* QUOTED PASSAGE

>>>>>

Don’t get Roles mixed up when signing for a Business Entity (plus case in point)

When signing for a business entity, such as a corporation or limited liability company, an officer’s signing capacities can get confusing.  Is she signing on behalf of the entity only, or in her personal capacity and on behalf of the entity?

Check the following points:

1.  When only the business entity is supposed to have obligations under the agreement, the signature block should look like this:


By: _______________
       Name: Jane Smith

       Title:   CEO

2.  When both the entity and the officer are supposed to have obligations under the agreement, insist on two signature blocks and put all provisions that establish the officer’s personal obligations before the signature blocks. Example:

ACME INC.                                                                        

By: _______________                                    
       Name: Jane Smith                                       

       Title:   CEO




3.  If you are the officer signing for the entity, carefully read every agreement you sign, despite the fact that you are only signing on behalf of the entity.  Even if there is only one signature block for the entity, you may end up having to defend yourself against personal liability, because there were personal obligations hidden somewhere in the agreement. 

With respect to No. 3 above, it so happened to a CEO of a New York limited liability company (See Integrated Marketing and Promotional Solutions Inc. v. JEC Nutrition LLC, decided December 12, 2006; via the New York Law Journal, subscription required).

The CEO signed a seven page agreement on behalf of the LLC.  The first three pages of the agreement contained the main obligations between the LLC and the other party to the agreement. The fourth page contained the parties’ signatures.  The CEO signed on behalf of the LLC only, i.e. only one signature block.   Three unsigned pages followed the signature page.  Page six of the agreement (unsigned) contained the following language:

The undersigned (that is the CEO) for the client (that is the LLC) personally guarantees the payment of client’s debts.  In the event that agency is unable to secure payment from the client, the undersigned personally guarantees all liabilities, including interest, collection costs and attorney’s fees.

<<<<<

* TASK REQUIREMENTS
1 > Write out the part of the article on signing for a business entity that opens with the words containing "With respect to" and closes with "Journal, subscription required).", putting "LLC" in place of "limited liability company".
2 > Carry the article on signing for a business entity forward from its final sentence.

* STORED DATA
>>>>>

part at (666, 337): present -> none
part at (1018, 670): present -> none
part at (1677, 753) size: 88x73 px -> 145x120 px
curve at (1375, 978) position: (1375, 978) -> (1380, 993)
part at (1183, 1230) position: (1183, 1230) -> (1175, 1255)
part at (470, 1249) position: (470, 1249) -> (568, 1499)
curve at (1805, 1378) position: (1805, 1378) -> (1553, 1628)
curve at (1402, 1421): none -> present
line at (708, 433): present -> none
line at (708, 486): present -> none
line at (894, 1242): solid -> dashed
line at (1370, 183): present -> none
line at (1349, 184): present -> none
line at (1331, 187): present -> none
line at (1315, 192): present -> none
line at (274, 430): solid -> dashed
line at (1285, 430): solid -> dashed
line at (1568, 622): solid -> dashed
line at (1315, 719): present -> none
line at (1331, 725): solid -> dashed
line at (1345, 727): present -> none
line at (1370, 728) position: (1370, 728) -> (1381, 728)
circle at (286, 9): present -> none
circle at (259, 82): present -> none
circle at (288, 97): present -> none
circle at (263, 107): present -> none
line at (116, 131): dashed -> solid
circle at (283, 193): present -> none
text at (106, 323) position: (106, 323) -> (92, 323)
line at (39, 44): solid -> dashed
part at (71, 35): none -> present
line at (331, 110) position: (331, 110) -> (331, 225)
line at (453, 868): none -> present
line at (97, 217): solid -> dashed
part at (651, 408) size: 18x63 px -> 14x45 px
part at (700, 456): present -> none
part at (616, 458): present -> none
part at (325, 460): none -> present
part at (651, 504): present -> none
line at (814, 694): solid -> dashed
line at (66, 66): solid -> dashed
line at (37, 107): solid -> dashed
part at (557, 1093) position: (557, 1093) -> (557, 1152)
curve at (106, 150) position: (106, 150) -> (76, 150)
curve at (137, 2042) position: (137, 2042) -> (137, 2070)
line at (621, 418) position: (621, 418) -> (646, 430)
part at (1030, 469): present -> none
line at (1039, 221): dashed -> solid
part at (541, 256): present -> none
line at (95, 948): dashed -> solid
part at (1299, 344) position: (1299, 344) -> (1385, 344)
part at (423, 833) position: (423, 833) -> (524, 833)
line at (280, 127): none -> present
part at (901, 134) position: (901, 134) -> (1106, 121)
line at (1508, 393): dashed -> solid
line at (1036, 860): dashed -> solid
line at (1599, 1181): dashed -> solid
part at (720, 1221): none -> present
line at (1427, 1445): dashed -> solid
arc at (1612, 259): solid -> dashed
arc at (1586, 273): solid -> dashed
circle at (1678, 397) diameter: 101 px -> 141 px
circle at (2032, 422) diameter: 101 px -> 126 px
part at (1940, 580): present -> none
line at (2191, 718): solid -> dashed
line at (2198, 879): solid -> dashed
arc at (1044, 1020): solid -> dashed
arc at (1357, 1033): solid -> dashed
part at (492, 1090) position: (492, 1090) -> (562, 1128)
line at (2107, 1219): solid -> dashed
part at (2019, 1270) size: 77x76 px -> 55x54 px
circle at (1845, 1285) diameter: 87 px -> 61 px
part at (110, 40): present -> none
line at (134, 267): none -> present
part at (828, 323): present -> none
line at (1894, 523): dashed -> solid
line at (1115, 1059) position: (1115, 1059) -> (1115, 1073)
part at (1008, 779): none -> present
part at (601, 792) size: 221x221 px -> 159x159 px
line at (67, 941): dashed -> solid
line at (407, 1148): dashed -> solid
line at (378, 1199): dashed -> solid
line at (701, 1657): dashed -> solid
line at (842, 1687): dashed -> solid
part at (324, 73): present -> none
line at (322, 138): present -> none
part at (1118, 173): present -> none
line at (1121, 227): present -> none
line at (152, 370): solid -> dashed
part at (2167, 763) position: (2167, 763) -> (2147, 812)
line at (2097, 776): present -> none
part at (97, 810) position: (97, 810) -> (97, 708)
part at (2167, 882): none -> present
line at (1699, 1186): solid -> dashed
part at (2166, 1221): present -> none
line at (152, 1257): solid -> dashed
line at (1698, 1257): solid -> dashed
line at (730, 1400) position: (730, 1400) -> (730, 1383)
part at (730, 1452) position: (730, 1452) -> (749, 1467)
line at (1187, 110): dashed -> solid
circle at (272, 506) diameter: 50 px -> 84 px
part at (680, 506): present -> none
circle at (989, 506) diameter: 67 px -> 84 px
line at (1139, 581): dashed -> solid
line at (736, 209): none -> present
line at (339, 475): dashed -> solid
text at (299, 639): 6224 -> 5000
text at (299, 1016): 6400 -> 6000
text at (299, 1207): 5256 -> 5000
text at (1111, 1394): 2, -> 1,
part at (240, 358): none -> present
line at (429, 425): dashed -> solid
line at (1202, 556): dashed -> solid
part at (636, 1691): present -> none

<<<<<

* OUTPUTS BY TASK
1 >
With respect to No. 3 above, it so happened to a CEO of a New York LLC (See Integrated Marketing and Promotional Solutions Inc. v. JEC Nutrition LLC, decided December 12, 2006; via the New York Law Journal, subscription required).

2 >
The LLC didn’t pay, so the LLC and the CEO got sued.  Should the CEO be personally liable under the guarantee provision above, despite only one signature, which was clearly on behalf of the entity?

The court wasn’t in a position to decide this issue yet, but it stated the rules:

In order to determine whether the CEO’s signature on the agreement was intended by the CEO to bind the LLC and herself personally, the court must look at five factors:  1. the length of the contract, 2. the location of the provisions that made the CEO personally liable in relation to the signature line, 3. the presence of the CEO’s name in the agreement itself, 4. the nature of the negotiations leading to the contract, and 5. the CEO’s role in the corporation.  In addition, the court stated that although two signatures are not required in order to impose personal liability on the CEO, the existence of only one signature weighs against imposition of personal liability. 

The court applied the factors and found that factor 1, factor 3 and factor 5 weighed against the CEO.   The contract was only 7 pages long, the CEO’s name was mentioned in the agreement, and the CEO had a position of "prominence and control" in the LLC.  Factor 2 weighed in favor of the CEO; the provision that established liability against the CEO was located after the signature block.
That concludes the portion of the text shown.